Cora se redescubre, se reinventa, se da nuevas oportunidades, se pone en
marcha y nos regala páginas desternillantes (que invitan a la reflexión, ahora con
ello) y plenamente sexuales, ese territorio con tantos tabúes que reventar, con
tantos mitos que derribar, con tantos fantasmas (en ambos sentidos) que exorcizar,
esa parte de nosotros a la que atender y satisfacer con la misma naturalidad
que al resto, ese instinto al que dar rienda suelta sin prejuicios ni maniqueísmos,
esa liberación que sentir, ese gozo que alimentar, ese inicio rompedor de la
novela que muy pronto se integra en el argumento (“El sexo que aparece en la
novela no es gratuito”) y se convierte en uno de los pilares básicos, no en
vano es una rémora más, un enorme peso que no deja avanzar a la protagonista,
un compendio de culpabilidades, traumas, sinsabores y frustraciones que tantas
mujeres heredan y les impide disfrutar (eso es pecado/vicio). Y mientras estas
escenas se suceden (muy bien dosificadas y, ¡olé tú, Minerva!, muy bien
descritas, con viveza, jadeos, morbo, excitación y éxtasis), como digo, uno se
va dando cuenta de lo mucho que aún queda por desterrar, de lo fácil que es
caer en la trampa, de cómo, aún sin quererlo, uno emplea un lenguaje
agresivo/insultante, claramente superior, como es el hecho de llamar “consoladores”
(no te queda otra, bonita) a lo que ya por fin son “estimuladores”, juguetes
sexuales que utilizar sin recato (obvio) y sin culpabilidad/ocultamiento. Y ahí
es donde aparece Rita, un personaje a idolatrar, una mujer a admirar (con huellas/cicatrices
de algo que la autora ha sufrido muy de cerca, en el vídeo de YouTube pueden
comprobarlo), una superviviente emocional que puede construir fantasías muy
reales porque se ha dado de bruces con lo más tenebroso y se atreve a decirlo
en voz alta: “El amor es una falacia, eso decía Rita. «Una mierda que te
incrustan desde que naces. Te adoctrinan en esa gran mentira para hacer que
todo siga funcionando. La sociedad, el sistema. Princesas. Dragones y valientes
caballeros. Ángeles con alas y rosas con bombones. Te quieros y para siempres
que nunca duraban. La farsa de una dependencia que te llevaba al deseo de
posesión y te hacía creer que, además, tenías derechos sobre esa otra persona.

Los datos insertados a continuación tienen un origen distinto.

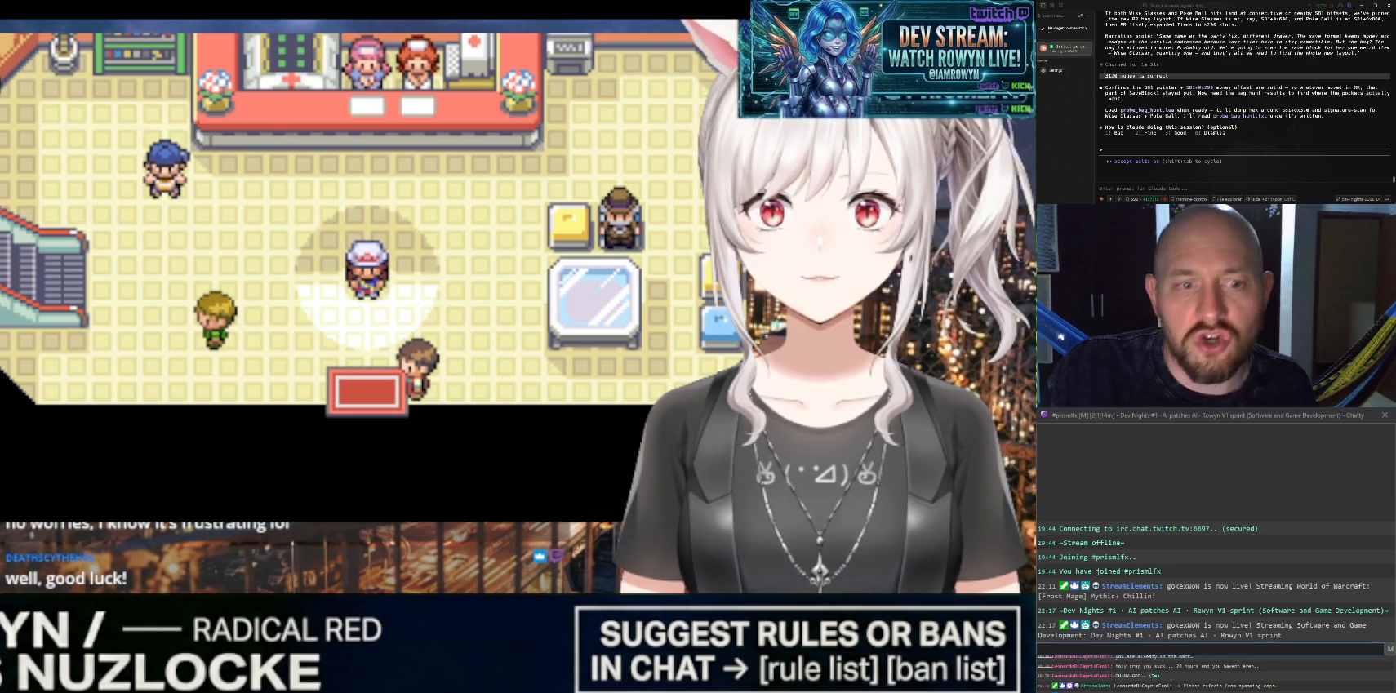
{"buttons": ["A"], "events": []}
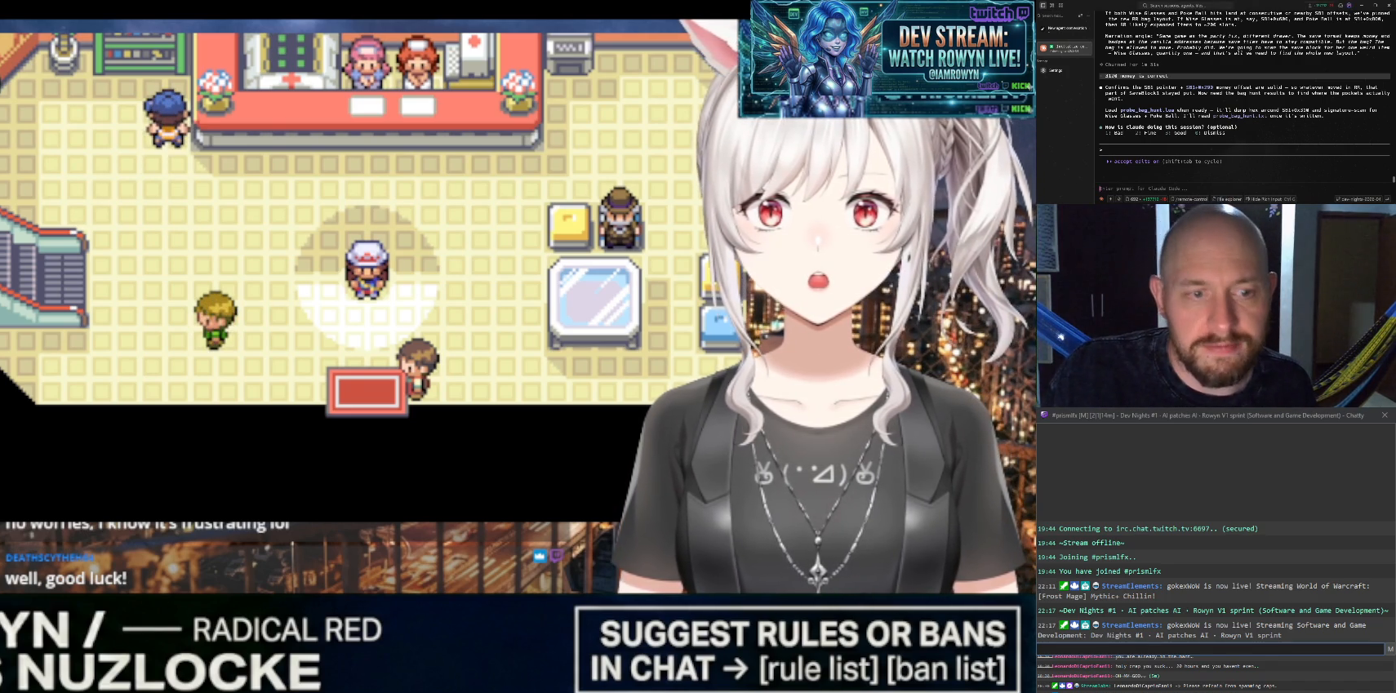
{"buttons": ["A"], "events": []}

Y un día descubres que el amor es para tontos. Qué paradoja. Te mueres por
tener un amor y luego el amor te mata. Así somos de ridículos. Todo son
problemas porque al final todo son decepciones. Cuando amas dependes de otra
persona. Sufres por ella. La necesitas hasta para respirar. Sufres porque
tienes miedo de no ser correspondido, miedo de que no te piense a todas horas
como tú haces con ella. Estás todo el día en un estado de idiotez sublime,
esclavizado, dependiente, ingrávido, como tocado por el polvo mágico del hada
ñoña. Pero estos polvos mágicos caducan. El amor siempre se acaba. Y cada vez
cuesta más volver a pegar todos los trocitos de tu desmadejado corazón. Nada se
rompe como un corazón». Yo sabía lo que era eso”.
La otra narradora de la novela es Valentina, “una mujer olvidada por
Dios y castigada por los hombres a pedir perdón el resto de su vida por ser lo
que era”, llega a España huyendo de México, de una familia y un entorno que
la tratan como una abominación, como un monstruo, porque en su documentación figura
otro nombre y otro sexo –“Rubén Mendoza, así fui bautizado por mi mamá”-,
sólo ha recibido el cariño y las enseñanzas de su abuela, mujer sabia que le
transmite aquello que Minerva Piquero defiende y alienta su novela, de ahí el
título –“Nacida libre es una actitud”-: “Nana Sara me enseñó que si la
serpiente moría, el cascabel quedaba pegado a la piel. Las serpientes mudan la
piel muchas veces a lo largo de su vida para poder crecer. Una vez que son
adultas pueden hacerlo hasta cuatro veces al año. Las culebras no son como el
resto de los reptiles, a veces necesitan volver a cambiar de piel para poder
curarse una herida o una quemadura. Solo cambiarse la piel les permite seguir
vivas”. Y de eso se trata: de aprender a mudarla y a no sentirse mal por ello,
es una cuestión de crecimiento, de maduración, de supervivencia, de transformarse
en aquel/aquella que queremos ser, sin chantajes emocionales, sin peajes, sin
cortapisas, sin negarnos a nosotros mismos, sin morir, sin matarnos (renunciar
a nuestros sueños, a la verdad que fluye por nuestras venas, es la condena más
terrible y provoca una muerte muy lenta, agónica, dolorosa más allá de
cualquier umbral): Minerva Piquero no da fórmulas magistrales porque no existen,
no diseña un cuento de hadas, no ilumina lo que siempre va a ser tenebroso,
pero construye una novela que impulsa, anima, apoya, grita, da visibilidad,
demanda una sociedad más igualitaria, más justa, donde ser libre sea sencillo,
un derecho y no un castigo, por más que, como ella recuerda, “la libertad,
al menos al principio, es un camino de soledad”. Qué fantástico poder
hacerlo y sentirse acompañado con Nacida libre en el corazón.